А другой, до него был, - еще хуже: колотил в дверь кулаком несколько дней сряду, а когда к нему являлся пристав, умолял его:
- Веди меня перед судей, служивый, веди. Я болен - умереть могу, надо покаяться.
- Не поведу без приказа, - отвечал пристав.
А потом он не стал стучать. Притих. Пристав пришел, посмотрел и покачал головой: "умре". Позавчера его вынесли. Целые сутки Софрон провел наедине с мертвецом.
И так за днями дни, безмолвные, бесцветные...
. . . . . . . . . . . . . . . . . . . . . . . . . . . . . . . . . . .
Очнулся ночью Софрон от неприятного ощущения. Крысы забегали в подземелье. Грызуны осмелели, привыкли к закованным в кандалы людям. На безволии и связанности человека построили они свое веселье. И Софрон невольно приравнял их к князьям мира сего: боярам, чиновникам и попам. Задавили они убогую крестьянскую Русь, закованную в цепи, а на ней, как крысы, сидят и веселятся все эти подлые ловкачи. Вчера в подземелье попал листок, а в нем приказ губернатора Ржевского: "От помещичьих людей и крестьян доносы и изветы на господ своих не принимать и им верить не должно, просители же так, как и сочинители, наказываются кнутом и ссылаются в вечную работу".
Ночь бестелесна, пуста, как и тогда, когда его привели сюда. Так же мертва в решетчатом окне колокольня; надворные постройки Духовного приказа кажутся гробами на черном звездном небе; Млечный путь - осколками разбитой веры. И с дуновением горней свежести, ровным, как дыхание, вливается в жилы Софрона безмерная горечь: "Овчинников - отец Елизаветы! Безжалостный ростовщик!" Не он ли разбил их счастье? Не захотел отдать дочь за никонианца, а тем более за бедняка. А разве оба они не валялись у него в ногах, и разве не укорял он его нищетою, Пономаревым родом, неравенством сего брака? А теперь и он, так же как и Пономарев сын, сидит на соломе, связанный цепями, поруганный, опозоренный.

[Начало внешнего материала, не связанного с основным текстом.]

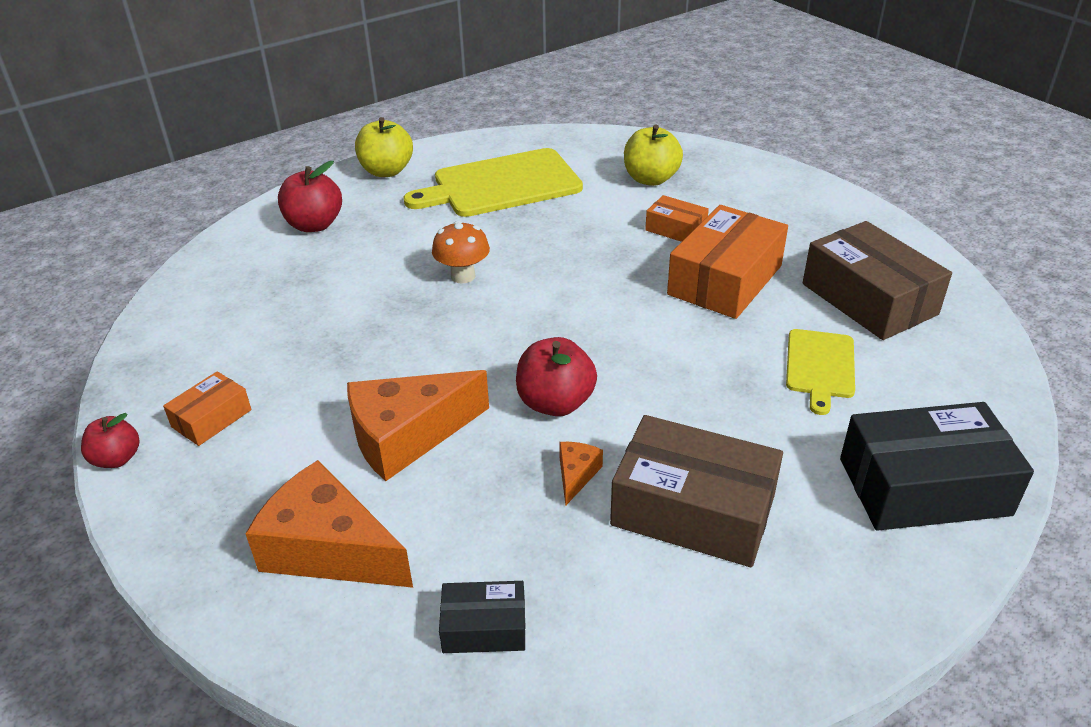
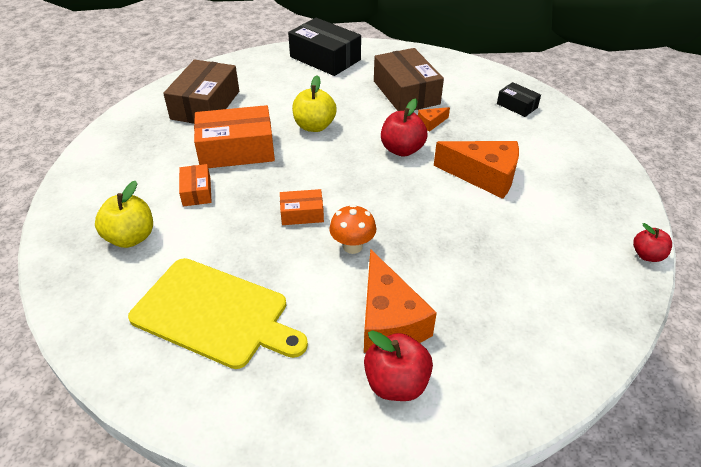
camera: 135 degrees left, 5 degrees up
(211, 418) = (581, 247): orange box -> orange box (302, 214)
(329, 549) = (556, 155): orange cheese -> orange cheese (388, 320)
(386, 171) = (265, 416): yellow apple -> yellow apple (314, 126)
(820, 366) = (280, 98): yellow cutting board -> none

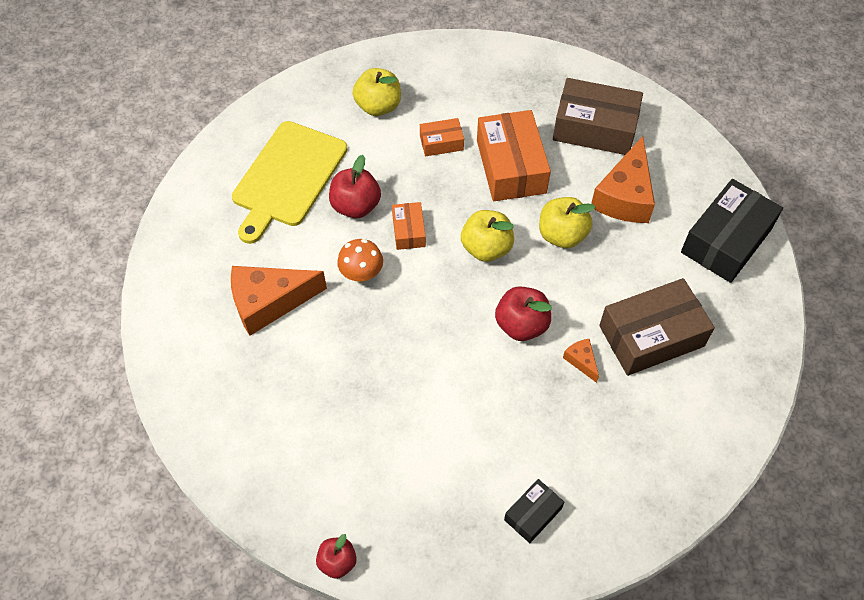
camera: 90 degrees right, 15 degrees up
(325, 166) = (486, 248): none -> yellow apple
(396, 383) = (206, 306): red apple -> red apple (356, 206)
(484, 176) = (474, 409): orange cheese -> orange cheese (624, 196)
(517, 106) = (635, 475): black box -> black box (533, 514)

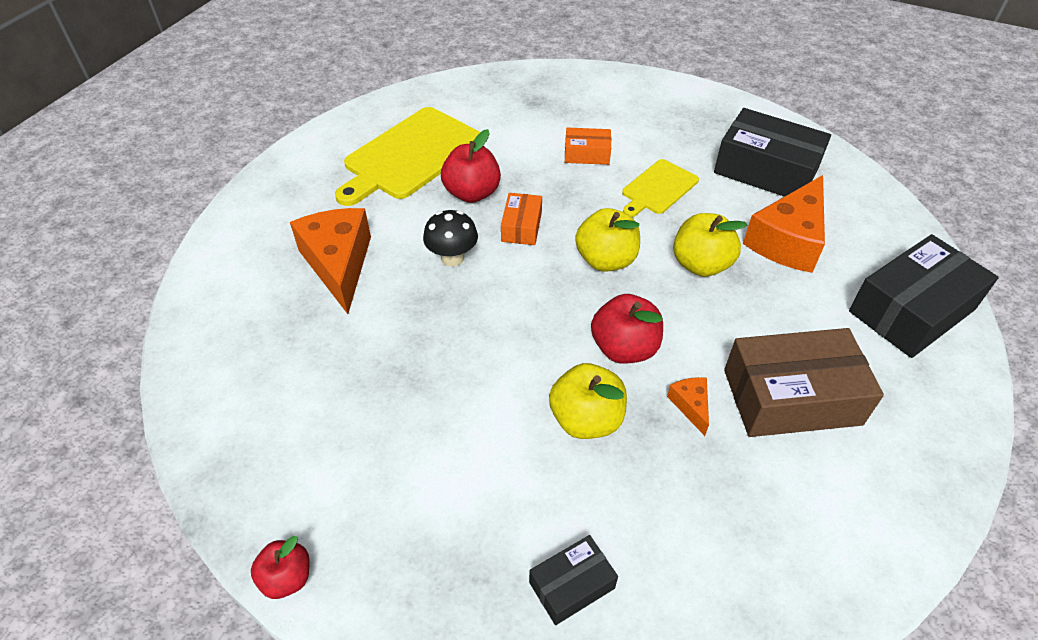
camera: 15 degrees right, 10 degrees down
(269, 302) = (339, 264): orange cheese -> orange cheese turned 75 degrees clockwise
(362, 275) = (452, 258): orange mushroom -> black mushroom
(378, 106) = (530, 112): yellow apple -> yellow apple (586, 419)
(511, 166) = (658, 188): orange box -> yellow cutting board
(594, 128) = (766, 170): brown box -> black box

И вспомнил Софрон стихи Горация:
О, если б презирать ты деньги был силен!..
"Елизавета! Не ты ли наполнила ненавистью к золотому тельцу мое сердце?" - думал Софрон, в звоне цепей расправляя богатырские мускулы.
Ох, вы, зорюшки-зори!
Не один год в поднебесье вы зажигаетесь,
Не впервой в синем море купаетесь,
Посветите с поднебесья, красные,
На дни наши на ненастные...
И, глядя на освещенного луною старца Александра, Софрон полным голосом запел песню, в которой говорилось, что впереди - жизнь. Есть солнце, есть вольная волюшка, есть широкая матушка-Волга, есть много сильных и смелых людей... Ночь ожила перед ним, наполнилась яркими видениями.
Старик, проснувшись, облокотился подбородком на колени, с удивлением стал слушать слова молодецкой песни, и показались они ему крамольными, греховными... Он громко в темноте вздохнул:
- Не к добру распелся, парень!
- Не страшно быть пленником тюрьмы, старец Александр. В тихой твоей дикости и покорстве больше страха, больше горя. Не учи уходить от суеты и бури. Человек может солнце взять рукой. А ты учишь быть безгласным червяком... Не надо! Не мешай!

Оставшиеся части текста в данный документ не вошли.